TO DO |
Rewrite the lines below with "chart" switched to "graph" everywhere and nothing else changed. Omit the pictures.

RECORDS SHOWN |

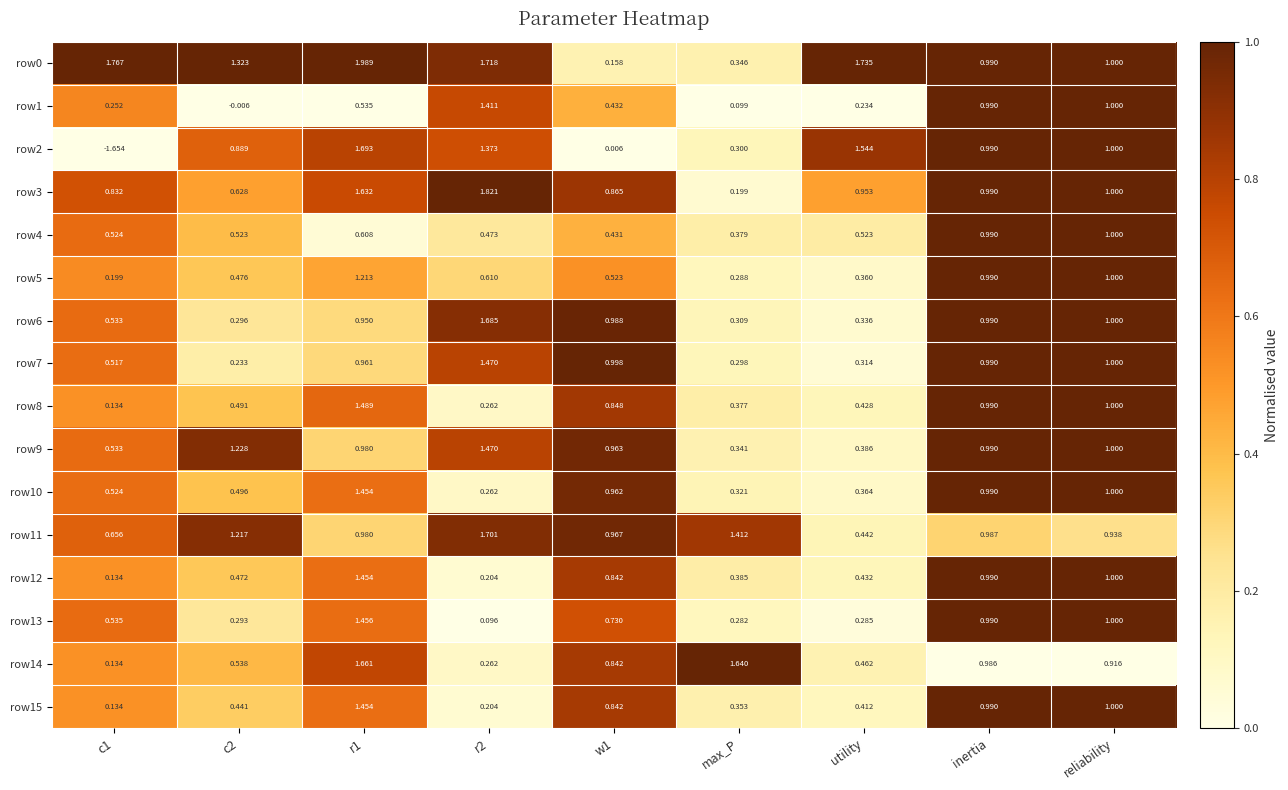

Which category has the lowest value in the row4 series?

max_P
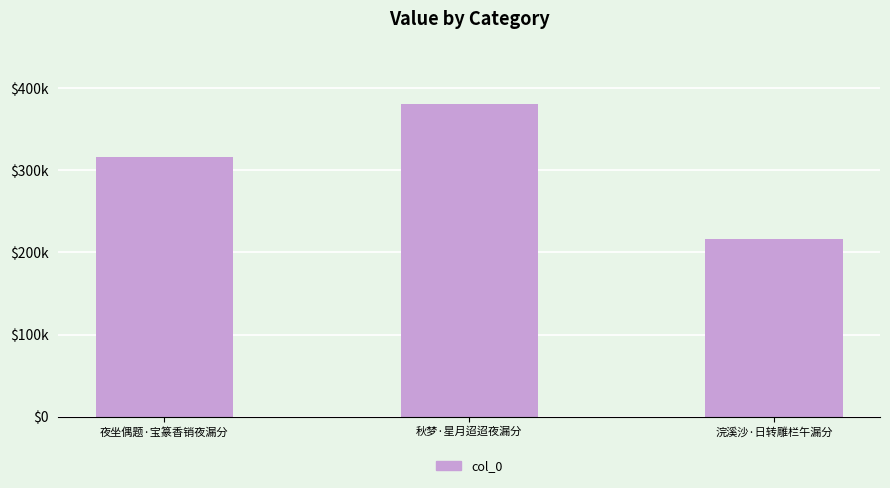

Reading left to right, what are all the values shown in this chart?

夜坐偶题·宝篆香销夜漏分=315634	秋梦·星月迢迢夜漏分=380476	浣溪沙·日转雕栏午漏分=215869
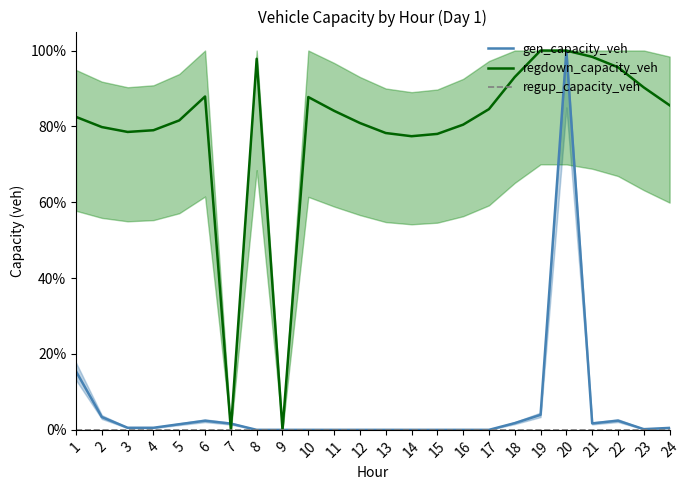

True or false: regup_capacity_veh and regdown_capacity_veh intersect in this chart.

False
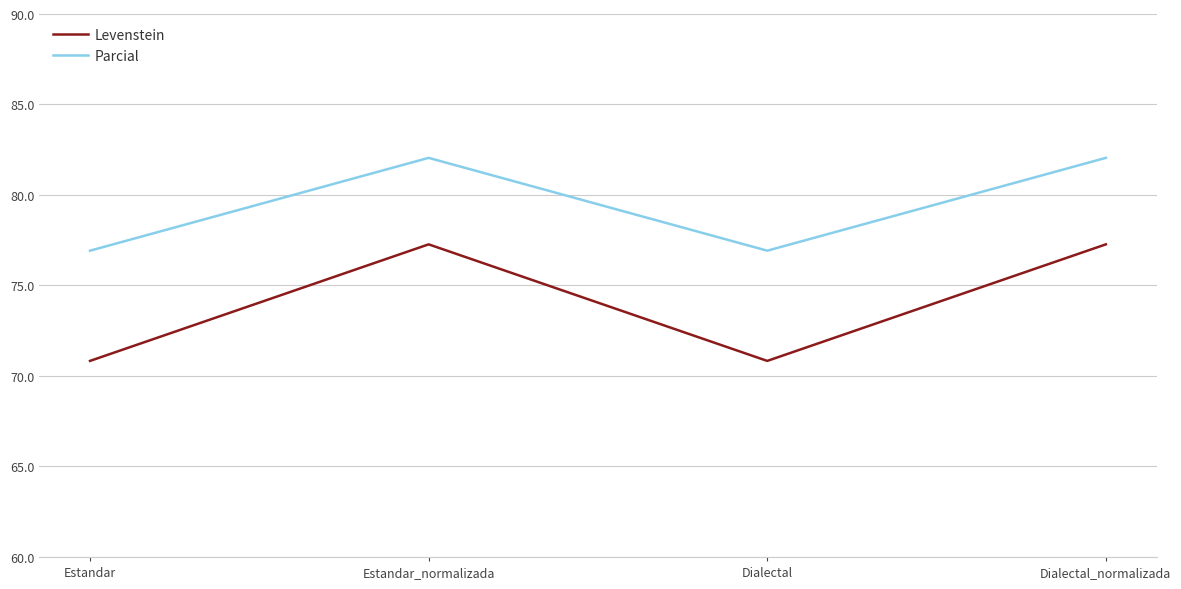

True or false: Levenstein has a value of 40.6 at Estandar_normalizada.

False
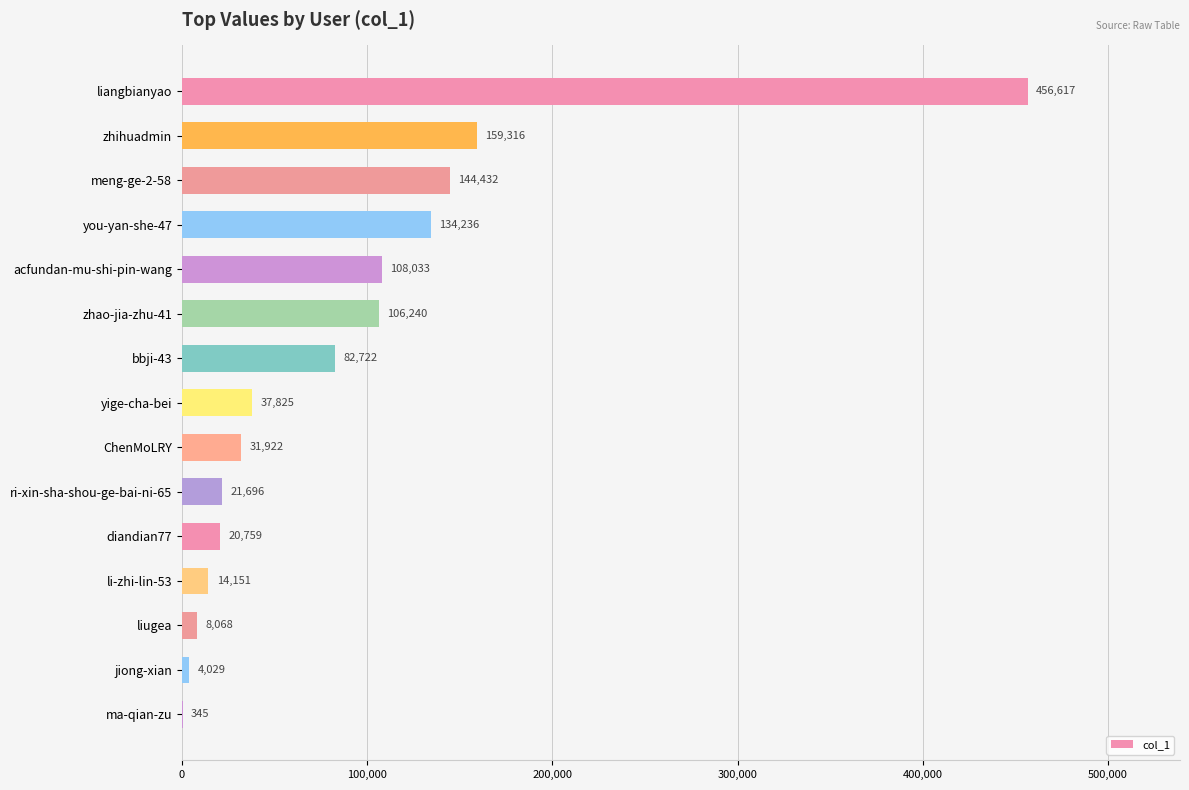

At which label is the value closest to 228481?

zhihuadmin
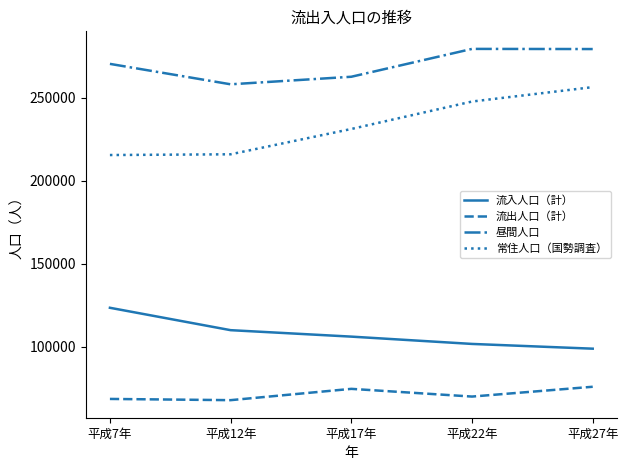

What is the spread (max minus min) of values at 平成7年?

201573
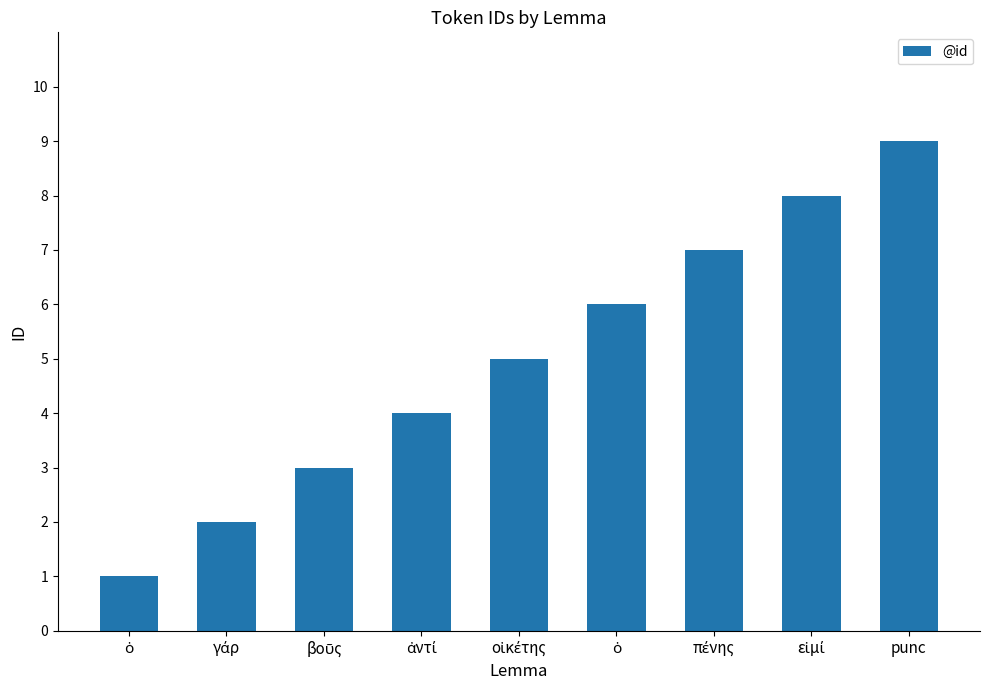

How many categories are shown in the chart?

9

RESULT OF THE EXERCISE |
Which category has the lowest value in the row4 series?

max_P

Reading left to right, what are all the values shown in this graph?

夜坐偶题·宝篆香销夜漏分=315634	秋梦·星月迢迢夜漏分=380476	浣溪沙·日转雕栏午漏分=215869

True or false: regup_capacity_veh and regdown_capacity_veh intersect in this graph.

False

True or false: Levenstein has a value of 40.6 at Estandar_normalizada.

False

At which label is the value closest to 228481?

zhihuadmin

What is the spread (max minus min) of values at 平成7年?

201573

How many categories are shown in the graph?

9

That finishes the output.